Well, that was 2006, the year that At Home With Owen was released. It turned out that it would be another three years before his next album, New Leaves surfaced. In the meantime Mike kept himself busy, he played on a few songs on his brother’s band’s CDs – Boo! Human, Flowers and he submitted a song that appeared on a Joan of Arc (hence, Tim Kinsella) collection: it was called Joan of Arc Presents: Don’t Mind Control and it was a compilation of songs by 17 different bands/artists who have played in Joan of Arc over the past 15 or so years, including a solo tune by Tim Kinsella, something by Ghosts & Vodka, a really catchy tune by a band called Euphone, called “Friend In Common”, plus bands like Disappears, Litesalive, Slick Conditions and singers such as Cale Parks and the aforementioned Owen song, “No More Nowhere”, as well as Jeremy Boyle and Sam Zurick.

Then came New Leaves, in 2009. Like I said, I liked it as a Owen album, qua Owen, but, as I said, it could’ve been broader and more varied, but it was an Owen CD and I was just happy that he put out another CD. But to be honest, I wasn’t listening to New Leaves over and over again, the way I listened to I Do Perceive, four years earlier.

So now it’s October of 2011 and Ghost Town is just about ready to hit the shelves and “cyber-shelves”, to coin an idiom and I must tell you, I have been rejuvenated by its hipness, its sardonic lyrics, the catchy acoustic and electric guitar mix and its all-around laconic wry wit. From the opening cut, “Too Many Moons” to his paean to his new daughter, “O’ Evelyn” to the mesmerizing “I Believe”, “The Armoire” all the way to the closing tune, “Everyone’s Asleep in the House But Me”, it is a real awakening, a refreshing new album and, being a big fan myself, it feels like I have a brand new album that is just for me. That being said, I would still like to turn Owen on to the hip, indie-minded people of San Diego in particular and the West Coast in general, because, for some reason his brother’s great band, Joan of Arc, as well as Owen too, just don’t seem to have much of a presence out here. I confess to not knowing how popular they are or if they have a cult following in their hometown of Chicago or points Eastward. But what really disappointed me was when I went to see Joan of Arc at the Casbah, here in San Diego and only about 60 or so people showed up – I mean, the Casbah’s kind of a small club in the first place, I saw and wrote a review of a show that The Legendary Pink Dots did there in July of 2007 and at that show there were a few more people there. So basically, think of this as not just a positive review for Owen’s new CD, Ghost Town, think of it as a clarion call to all you West Coast hipsters to pick up a copy of this new CD and when you realize how great it is, hopefully you’ll go to www.polyvinylrecords.com and order some of his earlier works – I’d personally recommend No Good for No One Now, I Do Perceive and At Home With Owen.

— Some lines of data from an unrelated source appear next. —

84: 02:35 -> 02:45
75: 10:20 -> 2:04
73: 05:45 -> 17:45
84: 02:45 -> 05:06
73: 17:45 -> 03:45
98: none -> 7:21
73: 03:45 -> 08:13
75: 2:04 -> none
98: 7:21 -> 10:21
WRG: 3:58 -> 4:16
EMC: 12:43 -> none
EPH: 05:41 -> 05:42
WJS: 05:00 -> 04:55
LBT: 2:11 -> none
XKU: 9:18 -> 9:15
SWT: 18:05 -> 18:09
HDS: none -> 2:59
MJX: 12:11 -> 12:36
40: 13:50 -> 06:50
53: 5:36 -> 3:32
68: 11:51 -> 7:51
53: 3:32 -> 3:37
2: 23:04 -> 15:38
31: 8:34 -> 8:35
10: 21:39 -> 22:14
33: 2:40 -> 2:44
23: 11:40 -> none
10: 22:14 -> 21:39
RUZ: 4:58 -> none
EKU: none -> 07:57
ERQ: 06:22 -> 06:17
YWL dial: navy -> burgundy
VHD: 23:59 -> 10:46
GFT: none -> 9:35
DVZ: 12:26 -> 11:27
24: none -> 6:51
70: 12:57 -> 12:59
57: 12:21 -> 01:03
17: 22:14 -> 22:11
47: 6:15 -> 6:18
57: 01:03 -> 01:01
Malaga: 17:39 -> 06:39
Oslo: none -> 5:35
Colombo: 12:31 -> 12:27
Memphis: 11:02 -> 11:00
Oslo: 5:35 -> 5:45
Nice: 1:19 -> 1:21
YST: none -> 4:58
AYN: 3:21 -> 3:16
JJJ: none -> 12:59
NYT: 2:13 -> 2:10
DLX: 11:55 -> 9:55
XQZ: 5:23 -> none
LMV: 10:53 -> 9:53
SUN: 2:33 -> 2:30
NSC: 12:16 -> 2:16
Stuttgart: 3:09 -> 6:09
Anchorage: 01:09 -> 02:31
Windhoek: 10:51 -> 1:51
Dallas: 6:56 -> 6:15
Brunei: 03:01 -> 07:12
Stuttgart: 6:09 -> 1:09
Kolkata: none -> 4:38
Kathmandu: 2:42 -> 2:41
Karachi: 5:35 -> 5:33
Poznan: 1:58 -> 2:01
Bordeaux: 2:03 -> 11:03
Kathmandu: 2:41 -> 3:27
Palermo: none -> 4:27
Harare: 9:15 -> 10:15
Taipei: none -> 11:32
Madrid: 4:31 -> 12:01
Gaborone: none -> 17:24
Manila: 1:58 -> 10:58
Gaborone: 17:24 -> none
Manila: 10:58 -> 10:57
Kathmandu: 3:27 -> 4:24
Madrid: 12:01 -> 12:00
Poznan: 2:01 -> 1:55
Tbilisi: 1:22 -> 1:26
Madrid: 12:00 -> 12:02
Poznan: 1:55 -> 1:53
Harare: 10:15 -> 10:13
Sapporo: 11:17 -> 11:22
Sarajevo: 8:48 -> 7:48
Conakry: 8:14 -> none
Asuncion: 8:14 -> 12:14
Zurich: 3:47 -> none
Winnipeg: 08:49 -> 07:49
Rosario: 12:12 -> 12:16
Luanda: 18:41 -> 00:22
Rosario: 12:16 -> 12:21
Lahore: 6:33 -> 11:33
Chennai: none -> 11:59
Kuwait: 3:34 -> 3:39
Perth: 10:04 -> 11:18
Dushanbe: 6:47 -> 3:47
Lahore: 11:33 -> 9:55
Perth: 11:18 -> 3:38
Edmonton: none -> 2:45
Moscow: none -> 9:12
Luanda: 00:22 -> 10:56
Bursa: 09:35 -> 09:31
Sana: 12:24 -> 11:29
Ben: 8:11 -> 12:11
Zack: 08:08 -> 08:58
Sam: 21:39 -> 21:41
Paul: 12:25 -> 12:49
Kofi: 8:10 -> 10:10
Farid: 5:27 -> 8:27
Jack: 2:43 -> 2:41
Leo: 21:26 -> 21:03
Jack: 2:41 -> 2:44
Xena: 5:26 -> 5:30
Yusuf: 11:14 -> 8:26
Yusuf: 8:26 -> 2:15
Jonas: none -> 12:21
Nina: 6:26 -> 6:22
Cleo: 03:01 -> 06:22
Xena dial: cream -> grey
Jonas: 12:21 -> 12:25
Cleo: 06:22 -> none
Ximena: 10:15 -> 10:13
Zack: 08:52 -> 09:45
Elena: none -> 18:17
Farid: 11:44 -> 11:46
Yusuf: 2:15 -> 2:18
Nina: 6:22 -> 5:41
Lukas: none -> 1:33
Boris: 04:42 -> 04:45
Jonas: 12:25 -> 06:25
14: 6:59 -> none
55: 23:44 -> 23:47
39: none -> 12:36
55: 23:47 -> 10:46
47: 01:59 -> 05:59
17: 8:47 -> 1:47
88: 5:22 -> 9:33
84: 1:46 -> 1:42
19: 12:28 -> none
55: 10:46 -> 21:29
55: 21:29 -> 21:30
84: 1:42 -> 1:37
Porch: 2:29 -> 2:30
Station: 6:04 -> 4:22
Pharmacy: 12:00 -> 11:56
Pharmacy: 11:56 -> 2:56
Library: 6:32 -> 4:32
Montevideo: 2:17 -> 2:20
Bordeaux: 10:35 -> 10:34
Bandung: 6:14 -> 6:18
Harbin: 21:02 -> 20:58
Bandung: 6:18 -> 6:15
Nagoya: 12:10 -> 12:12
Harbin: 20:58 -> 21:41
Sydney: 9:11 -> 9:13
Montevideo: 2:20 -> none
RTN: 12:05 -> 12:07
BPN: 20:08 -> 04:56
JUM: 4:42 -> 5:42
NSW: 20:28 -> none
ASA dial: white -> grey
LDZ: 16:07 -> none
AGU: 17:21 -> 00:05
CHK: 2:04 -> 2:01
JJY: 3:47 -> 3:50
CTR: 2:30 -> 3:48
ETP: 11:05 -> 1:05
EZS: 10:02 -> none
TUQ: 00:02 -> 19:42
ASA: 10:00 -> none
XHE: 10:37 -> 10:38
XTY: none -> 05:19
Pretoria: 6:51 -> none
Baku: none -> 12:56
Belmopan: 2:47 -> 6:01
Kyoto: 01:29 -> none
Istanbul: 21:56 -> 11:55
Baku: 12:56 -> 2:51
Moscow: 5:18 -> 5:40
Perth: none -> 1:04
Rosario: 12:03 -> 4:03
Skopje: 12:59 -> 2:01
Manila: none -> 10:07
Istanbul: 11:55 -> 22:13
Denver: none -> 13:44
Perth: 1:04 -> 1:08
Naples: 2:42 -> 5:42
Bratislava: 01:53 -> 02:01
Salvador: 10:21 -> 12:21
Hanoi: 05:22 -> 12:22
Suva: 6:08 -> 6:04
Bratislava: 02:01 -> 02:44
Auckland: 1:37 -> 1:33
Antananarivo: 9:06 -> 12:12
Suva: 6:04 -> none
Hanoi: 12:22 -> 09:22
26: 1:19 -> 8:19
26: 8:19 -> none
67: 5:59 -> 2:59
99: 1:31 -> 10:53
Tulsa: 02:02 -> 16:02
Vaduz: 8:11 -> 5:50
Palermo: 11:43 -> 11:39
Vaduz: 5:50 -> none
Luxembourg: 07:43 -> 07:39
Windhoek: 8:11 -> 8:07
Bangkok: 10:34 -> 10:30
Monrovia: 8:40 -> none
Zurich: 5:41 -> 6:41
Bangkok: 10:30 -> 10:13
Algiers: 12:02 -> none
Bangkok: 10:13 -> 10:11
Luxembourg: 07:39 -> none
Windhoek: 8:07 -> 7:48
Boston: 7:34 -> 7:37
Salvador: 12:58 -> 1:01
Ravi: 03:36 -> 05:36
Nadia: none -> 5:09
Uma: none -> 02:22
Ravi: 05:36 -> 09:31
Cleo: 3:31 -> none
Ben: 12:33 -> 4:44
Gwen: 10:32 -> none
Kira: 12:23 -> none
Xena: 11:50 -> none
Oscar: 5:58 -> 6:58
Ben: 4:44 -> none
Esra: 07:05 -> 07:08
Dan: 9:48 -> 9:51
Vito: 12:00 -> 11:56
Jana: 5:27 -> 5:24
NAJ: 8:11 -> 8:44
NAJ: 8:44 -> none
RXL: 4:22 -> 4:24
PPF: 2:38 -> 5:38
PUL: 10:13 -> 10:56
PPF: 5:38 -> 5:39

Anyway, I hope you will listen and learn and then start sending Owen (Mike Kinsella) messages – he’s on Facebook and MySpace – en masse, so that he will respond and eventually come out here to play some gigs – especially in San Diego and Los Angeles (I’m sure that he’d be loved in San Francisco as well), but since I am stuck in San Diego for now, I really hope he comes out here and plays a gig at one of the several decent clubs, because I will definitely be there, up front, taking pictures and writing about it!